A Primer on Multi-task Learning — Part 2

Neeraj varshney
Oct 9 · 3 min read

Towards building a “Generalist” model

This is part 2 of the article series on Multi-task learning (MTL) and covers the basic approaches for MTL.

Part 1 of this article series is available here and gives an introduction to Multi-task learning.

Outline Part 2:

  1. Approaches for Multi-task learning
    — Hard Parameter Sharing
    — Soft Parameter Sharing
  2. Basic Training Strategies for Multi-task Learning
    — Instance Sampling Approaches
    — Epoch Sampling Approaches

Part 3 of this article series is now available here.

Approaches for Multi-task Learning

In this section, we will look at the common ways to perform multi-task learning in deep neural networks.

Hard Parameter Sharing

Figure 1: Typical architecture for hard parameter sharing of hidden layers in MTL.

In the hard parameter sharing approach, the model shares the hidden layers across all tasks and keeps a few task-specific layers to specialize in each task.

Soft Parameter Sharing

Figure 2: Typical architecture for soft parameter sharing of hidden layers in MTL.

In the soft parameter sharing approach, each task has its own set of parameters. These task-specific layers are then regularized during training to reduce the differences between shared layers.

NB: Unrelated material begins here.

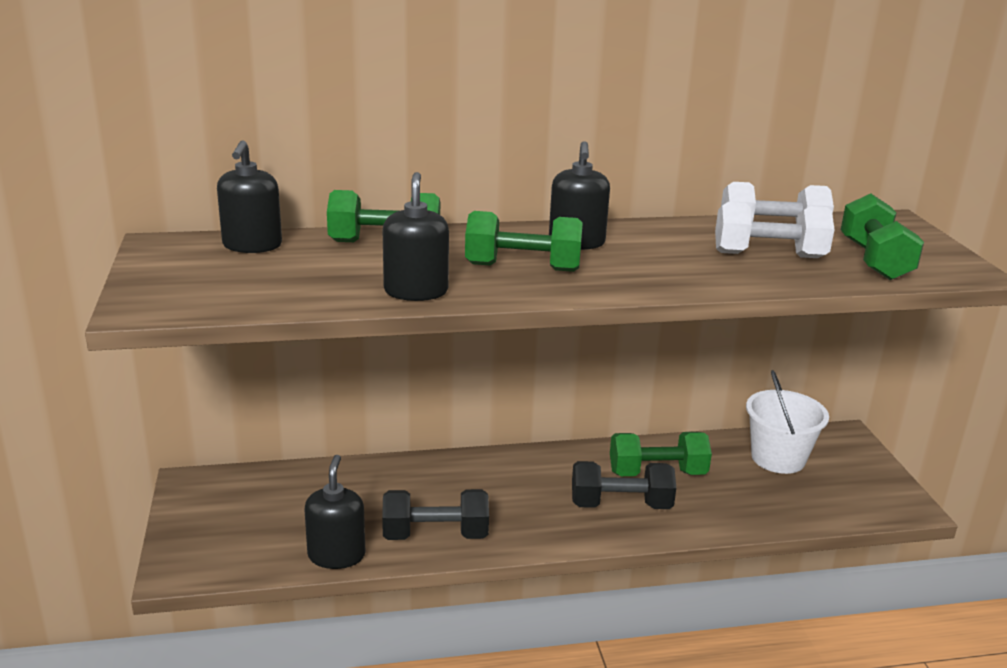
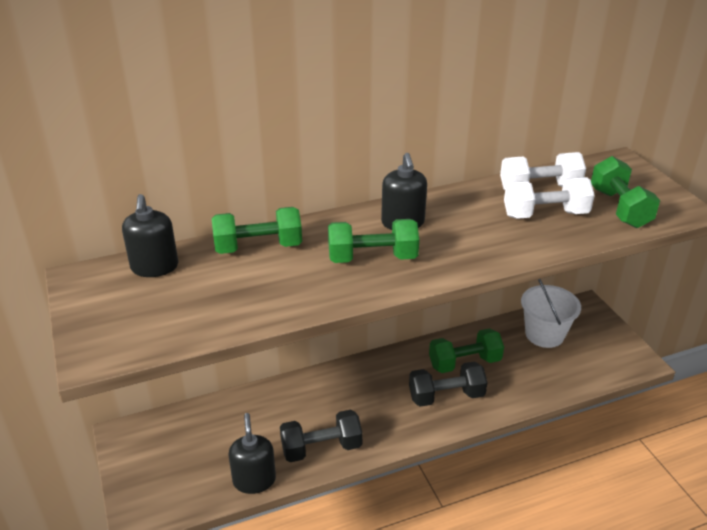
camera: 10 degrees left, 10 degrees up
black soap dispenser [383,172,449,301] -> none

This encourages layers to have similar weights but allows each task to specialize in specific components.

Basic Training Strategies for Multi-task Learning

In this section, we will go over the basic training strategies for the MTL problem where the output space for all tasks is the same.

Instance Sampling Approaches:

To determine the number of instances to draw from each dataset for each epoch

  1. Uniform
    — Uniformly sample instances for each task.
    — Number of instances for a task is bottlenecked by the task having the smallest dataset.
    — Tasks with large datasets suffer constrained learning as they fail to use the entire dataset for training.
  2. Size-dependent
    — Sample instances in proportion to their dataset size.
    — Favors tasks with large datasets.
    — This can result is underfitting the tasks with small datasets and overfitting the tasks with larger datasets.
  3. Uniform → Size
    — Uniformly for the first half of training and based on dataset size for the second half.
  4. Dynamic
    —Sample instances based on the gap between the performance in the current epoch and the performance of the single-task model.
    — The number of instances sampled for each task changes after every epoch as it samples from instances for tasks that need training (large performance gap from the single-task counterpart model) and fewer instances for tasks that have converged (marginal performance gap from the single-task counterpart model)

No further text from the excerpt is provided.